WORK INSTRUCTIONS: Here the job is to retype the data word for word while leaving the pictures aside.

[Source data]
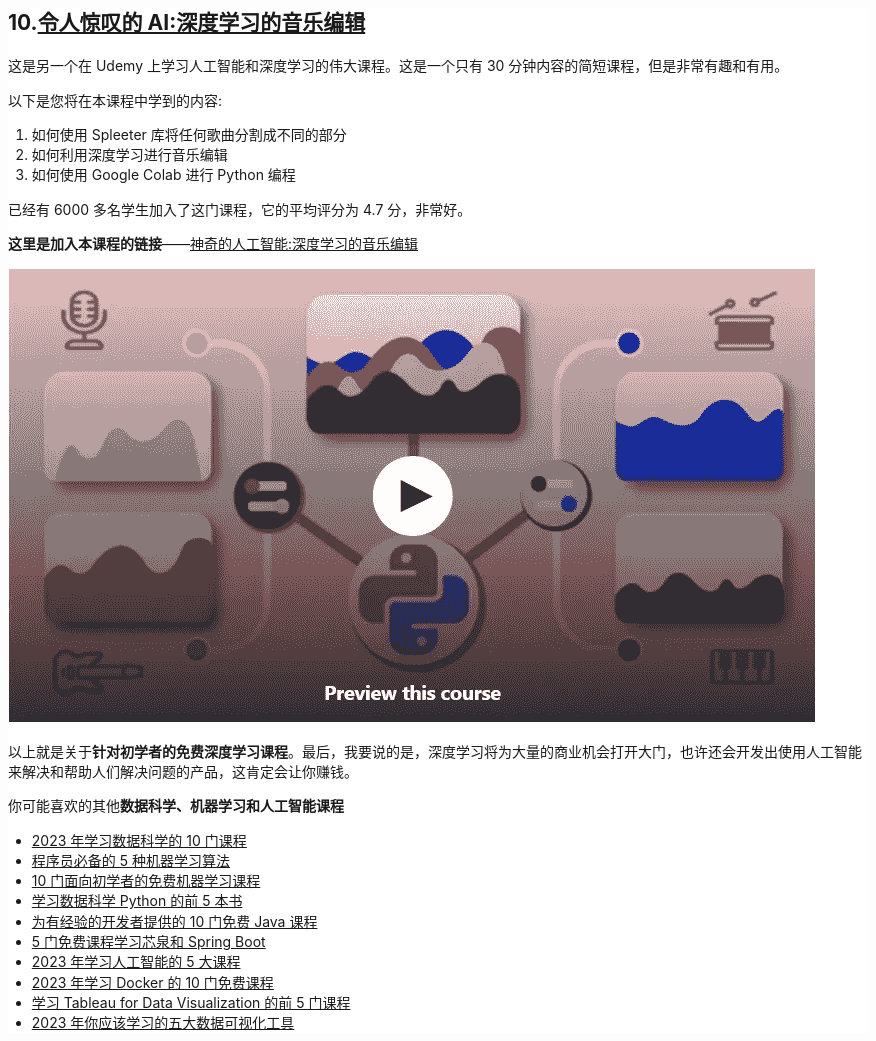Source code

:## 10.[令人惊叹的 AI:深度学习的音乐编辑](https://click.linksynergy.com/deeplink?id=CuIbQrBnhiw&mid=39197&murl=https%3A%2F%2Fwww.udemy.com%2Fcourse%2Fai-music-editing%2F)

这是另一个在 Udemy 上学习人工智能和深度学习的伟大课程。这是一个只有 30 分钟内容的简短课程，但是非常有趣和有用。

以下是您将在本课程中学到的内容:

1.  如何使用 Spleeter 库将任何歌曲分割成不同的部分
2.  如何利用深度学习进行音乐编辑
3.  如何使用 Google Colab 进行 Python 编程

已经有 6000 多名学生加入了这门课程，它的平均评分为 4.7 分，非常好。

**这里是加入本课程的链接**——[神奇的人工智能:深度学习的音乐编辑](https://click.linksynergy.com/deeplink?id=CuIbQrBnhiw&mid=39197&murl=https%3A%2F%2Fwww.udemy.com%2Fcourse%2Fai-music-editing%2F)

[![](img/f4b7361c96d4f6ad8d9209b19e77d31a.png)](https://click.linksynergy.com/deeplink?id=CuIbQrBnhiw&mid=39197&murl=https%3A%2F%2Fwww.udemy.com%2Fcourse%2Fai-music-editing%2F)

以上就是关于**针对初学者的免费深度学习课程**。最后，我要说的是，深度学习将为大量的商业机会打开大门，也许还会开发出使用人工智能来解决和帮助人们解决问题的产品，这肯定会让你赚钱。

你可能喜欢的其他**数据科学、机器学习和人工智能课程**

*   [2023 年学习数据科学的 10 门课程](https://dev.to/javinpaul/10-data-science-and-machine-learning-courses-for-programmers-looking-to-switch-career-57kd)
*   [程序员必备的 5 种机器学习算法](https://www.java67.com/2020/07/top-5-machine-learning-algorithms-for-beginners.html)
*   [10 门面向初学者的免费机器学习课程](/javarevisited/10-free-machine-learning-courses-for-beginners-181f83b4c816)
*   [学习数据科学 Python 的前 5 本书](https://javarevisited.blogspot.com/2019/08/top-5-python-books-for-data-science-and-machine-learning.html)
*   [为有经验的开发者提供的 10 门免费 Java 课程](http://www.java67.com/2018/08/top-10-free-java-courses-for-beginners-experienced-developers.html)
*   [5 门免费课程学习芯泉和 Spring Boot](http://www.java67.com/2017/11/top-5-free-core-spring-mvc-courses-learn-online.html)
*   [2023 年学习人工智能的 5 大课程](https://javarevisited.blogspot.com/2019/10/top-5-courses-to-learn-artificial-intelligence-AI.html)
*   [2023 年学习 Docker 的 10 门免费课程](http://www.java67.com/2018/02/5-free-docker-courses-for-java-and-DevOps-engineers.html)
*   [学习 Tableau for Data Visualization 的前 5 门课程](https://javarevisited.blogspot.com/2019/07/top-5-tableau-online-courses-and-certifications-for-data-science-engineers.html)
*   [2023 年你应该学习的五大数据可视化工具](https://www.java67.com/2020/07/top-5-data-visualization-tools-every.html)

ANSWER BELOW:
Source code

:## 10.[令人惊叹的 AI:深度学习的音乐编辑](https://click.linksynergy.com/deeplink?id=CuIbQrBnhiw&mid=39197&murl=https%3A%2F%2Fwww.udemy.com%2Fcourse%2Fai-music-editing%2F)

这是另一个在 Udemy 上学习人工智能和深度学习的伟大课程。这是一个只有 30 分钟内容的简短课程，但是非常有趣和有用。

以下是您将在本课程中学到的内容:

1.  如何使用 Spleeter 库将任何歌曲分割成不同的部分
2.  如何利用深度学习进行音乐编辑
3.  如何使用 Google Colab 进行 Python 编程

已经有 6000 多名学生加入了这门课程，它的平均评分为 4.7 分，非常好。

**这里是加入本课程的链接**——[神奇的人工智能:深度学习的音乐编辑](https://click.linksynergy.com/deeplink?id=CuIbQrBnhiw&mid=39197&murl=https%3A%2F%2Fwww.udemy.com%2Fcourse%2Fai-music-editing%2F)

[![](img/f4b7361c96d4f6ad8d9209b19e77d31a.png)](https://click.linksynergy.com/deeplink?id=CuIbQrBnhiw&mid=39197&murl=https%3A%2F%2Fwww.udemy.com%2Fcourse%2Fai-music-editing%2F)

以上就是关于**针对初学者的免费深度学习课程**。最后，我要说的是，深度学习将为大量的商业机会打开大门，也许还会开发出使用人工智能来解决和帮助人们解决问题的产品，这肯定会让你赚钱。

你可能喜欢的其他**数据科学、机器学习和人工智能课程**

*   [2023 年学习数据科学的 10 门课程](https://dev.to/javinpaul/10-data-science-and-machine-learning-courses-for-programmers-looking-to-switch-career-57kd)
*   [程序员必备的 5 种机器学习算法](https://www.java67.com/2020/07/top-5-machine-learning-algorithms-for-beginners.html)
*   [10 门面向初学者的免费机器学习课程](/javarevisited/10-free-machine-learning-courses-for-beginners-181f83b4c816)
*   [学习数据科学 Python 的前 5 本书](https://javarevisited.blogspot.com/2019/08/top-5-python-books-for-data-science-and-machine-learning.html)
*   [为有经验的开发者提供的 10 门免费 Java 课程](http://www.java67.com/2018/08/top-10-free-java-courses-for-beginners-experienced-developers.html)
*   [5 门免费课程学习芯泉和 Spring Boot](http://www.java67.com/2017/11/top-5-free-core-spring-mvc-courses-learn-online.html)
*   [2023 年学习人工智能的 5 大课程](https://javarevisited.blogspot.com/2019/10/top-5-courses-to-learn-artificial-intelligence-AI.html)
*   [2023 年学习 Docker 的 10 门免费课程](http://www.java67.com/2018/02/5-free-docker-courses-for-java-and-DevOps-engineers.html)
*   [学习 Tableau for Data Visualization 的前 5 门课程](https://javarevisited.blogspot.com/2019/07/top-5-tableau-online-courses-and-certifications-for-data-science-engineers.html)
*   [2023 年你应该学习的五大数据可视化工具](https://www.java67.com/2020/07/top-5-data-visualization-tools-every.html)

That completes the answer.